=== Begin Enclosure ===

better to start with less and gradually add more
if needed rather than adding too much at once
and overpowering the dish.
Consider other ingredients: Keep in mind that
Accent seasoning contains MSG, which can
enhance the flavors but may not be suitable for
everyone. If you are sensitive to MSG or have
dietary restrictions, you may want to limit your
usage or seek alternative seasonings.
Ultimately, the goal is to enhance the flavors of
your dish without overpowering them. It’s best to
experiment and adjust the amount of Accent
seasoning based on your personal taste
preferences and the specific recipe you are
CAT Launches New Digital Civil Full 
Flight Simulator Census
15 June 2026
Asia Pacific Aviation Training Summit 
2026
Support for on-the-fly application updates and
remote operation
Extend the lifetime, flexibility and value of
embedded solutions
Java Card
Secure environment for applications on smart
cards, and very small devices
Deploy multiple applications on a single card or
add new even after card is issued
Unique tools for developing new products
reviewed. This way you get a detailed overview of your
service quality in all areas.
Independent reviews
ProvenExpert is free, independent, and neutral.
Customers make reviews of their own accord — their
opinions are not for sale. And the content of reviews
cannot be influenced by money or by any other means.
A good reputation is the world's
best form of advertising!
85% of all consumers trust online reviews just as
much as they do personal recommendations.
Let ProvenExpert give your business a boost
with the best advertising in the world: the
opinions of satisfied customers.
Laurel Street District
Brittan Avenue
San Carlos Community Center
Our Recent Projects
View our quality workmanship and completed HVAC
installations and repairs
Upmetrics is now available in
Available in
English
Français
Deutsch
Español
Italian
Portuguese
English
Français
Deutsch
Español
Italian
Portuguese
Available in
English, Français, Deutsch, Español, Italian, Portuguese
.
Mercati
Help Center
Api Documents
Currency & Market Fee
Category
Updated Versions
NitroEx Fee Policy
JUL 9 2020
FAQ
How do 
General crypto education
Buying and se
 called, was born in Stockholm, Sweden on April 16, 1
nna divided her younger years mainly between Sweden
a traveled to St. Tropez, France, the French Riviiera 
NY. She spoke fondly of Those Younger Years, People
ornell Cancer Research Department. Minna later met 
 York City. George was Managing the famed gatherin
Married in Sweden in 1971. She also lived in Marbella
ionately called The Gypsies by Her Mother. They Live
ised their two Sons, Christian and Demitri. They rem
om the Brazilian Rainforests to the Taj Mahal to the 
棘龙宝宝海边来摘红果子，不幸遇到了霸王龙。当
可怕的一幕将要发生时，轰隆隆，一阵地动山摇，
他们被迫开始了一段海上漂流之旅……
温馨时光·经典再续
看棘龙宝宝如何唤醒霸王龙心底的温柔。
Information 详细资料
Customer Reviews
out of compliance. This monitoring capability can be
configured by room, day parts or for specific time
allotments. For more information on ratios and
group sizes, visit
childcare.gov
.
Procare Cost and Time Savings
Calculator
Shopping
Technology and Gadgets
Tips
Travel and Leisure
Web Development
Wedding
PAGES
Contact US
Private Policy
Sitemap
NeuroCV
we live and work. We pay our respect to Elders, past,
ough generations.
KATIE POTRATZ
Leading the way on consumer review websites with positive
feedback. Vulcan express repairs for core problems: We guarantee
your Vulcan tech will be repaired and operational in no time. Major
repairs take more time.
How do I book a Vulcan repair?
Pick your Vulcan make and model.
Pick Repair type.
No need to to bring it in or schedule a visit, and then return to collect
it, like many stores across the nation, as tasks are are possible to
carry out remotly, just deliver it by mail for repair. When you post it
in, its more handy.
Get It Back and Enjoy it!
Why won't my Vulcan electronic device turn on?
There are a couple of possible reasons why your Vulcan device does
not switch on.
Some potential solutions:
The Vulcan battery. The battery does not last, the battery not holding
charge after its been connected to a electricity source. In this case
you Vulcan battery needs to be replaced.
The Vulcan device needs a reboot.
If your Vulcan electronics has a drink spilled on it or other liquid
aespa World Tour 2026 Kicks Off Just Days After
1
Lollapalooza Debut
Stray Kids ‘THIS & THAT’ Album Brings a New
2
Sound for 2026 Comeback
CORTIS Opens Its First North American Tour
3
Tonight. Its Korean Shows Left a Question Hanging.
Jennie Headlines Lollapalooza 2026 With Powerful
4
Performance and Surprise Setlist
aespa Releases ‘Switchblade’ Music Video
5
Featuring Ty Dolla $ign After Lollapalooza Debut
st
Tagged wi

=== End Enclosure ===

> [TRY IT]:
Please repeat the lines from the first one up to and including the line with "preferences and the specific recipe you are", changing "overpowering" to "overwhelming" and leaving everything else as it is.

> [RESULT]:
better to start with less and gradually add more
if needed rather than adding too much at once
and overwhelming the dish.
Consider other ingredients: Keep in mind that
Accent seasoning contains MSG, which can
enhance the flavors but may not be suitable for
everyone. If you are sensitive to MSG or have
dietary restrictions, you may want to limit your
usage or seek alternative seasonings.
Ultimately, the goal is to enhance the flavors of
your dish without overwhelming them. It’s best to
experiment and adjust the amount of Accent
seasoning based on your personal taste
preferences and the specific recipe you are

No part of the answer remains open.